Significance And Relevance Of Selected Articles
Significance to Research Users
The selected two articles are those of Roberts and Petticrew (2006) and Crivello and Murray (2012). These articles are significant because researchers focus on the contribution of stakeholder-involvement in research and evidence-based policy formulation on both child and social development. The work provides information covering social needs, opportunities, gaps in knowledge advancement potential risks, and challenges in development. The different categories of research users such as governments and policy developers utilize this information in steering and streamlining procedures of development. Therefore, users utilize this information in strengthening their arguments, providing information, and outlining cost benefits of research in their practice and social development. Since the findings stipulate best practices in research and policy development by highlighting the significant social parameters, which allows for comparison of populations and best practices, it helps in the construction of models and generation of new approaches for social development.
Since the studies explore the development process of effective policy, their findings are of interest to researchers, parents, young people, social institutions such as international communities, and institutions of child development. The sharing of information help consolidate efforts and expand communication across fields, which contribute to the formation of collective interdisciplinary policies and intervention programs (Roberts & Petticrew 2006). Given the have highlighted gaps in research work linking stakeholder contribution to effective policy adoption, the studies provide an opportunity for other investigators to conduct further examinations and contribute knowledge advancement. Additionally, institutions of child development, parents, and the young population are major stakeholders involved in data collection, policy implementation, assessment, and determination of the impact of research (Crivello & Murray 2012). Therefore, the identification of the interest of this category of users is crucial for it outlines their contribution to the improvement of lives through research and policy enactment.
Limited funds and different social ideologies are the potential barriers that hinder the dissemination of information to particular audiences. Research work depends largely on the availability of adequate resources from the initial stage of identification of a problem to policy execution. For both private and local institutions-based researchers in developing countries, the inadequate availability of funds to steer an investigation remains a crucial challenge for practice. Due to the need to advance knowledge, these researchers overcome the challenge by limiting areas of study, people involved, and sourcing financial support from institutions from developed countries. Additionally, while disseminating their findings, these researchers have restricted budget for publishing, which limits the availability of the information for the audience intended to benefit from the study.

================

**Instructions for the task**
According to the passage on the two selected articles, what are the potential barriers that hinder getting information to particular audiences? You won't need the rows.

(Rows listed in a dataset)

================

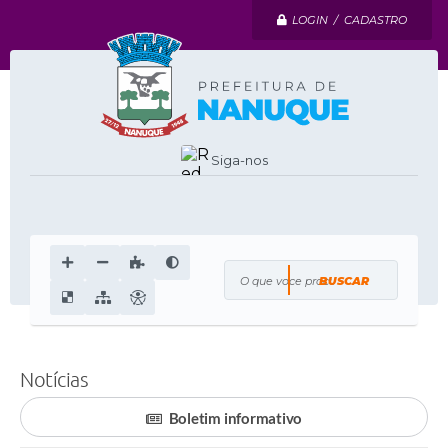
LOGIN / CADASTRO
Siga-nos
O que voce procura?
Notícias
Boletim informativo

================

**Your solution**
Limited funds and different social ideologies.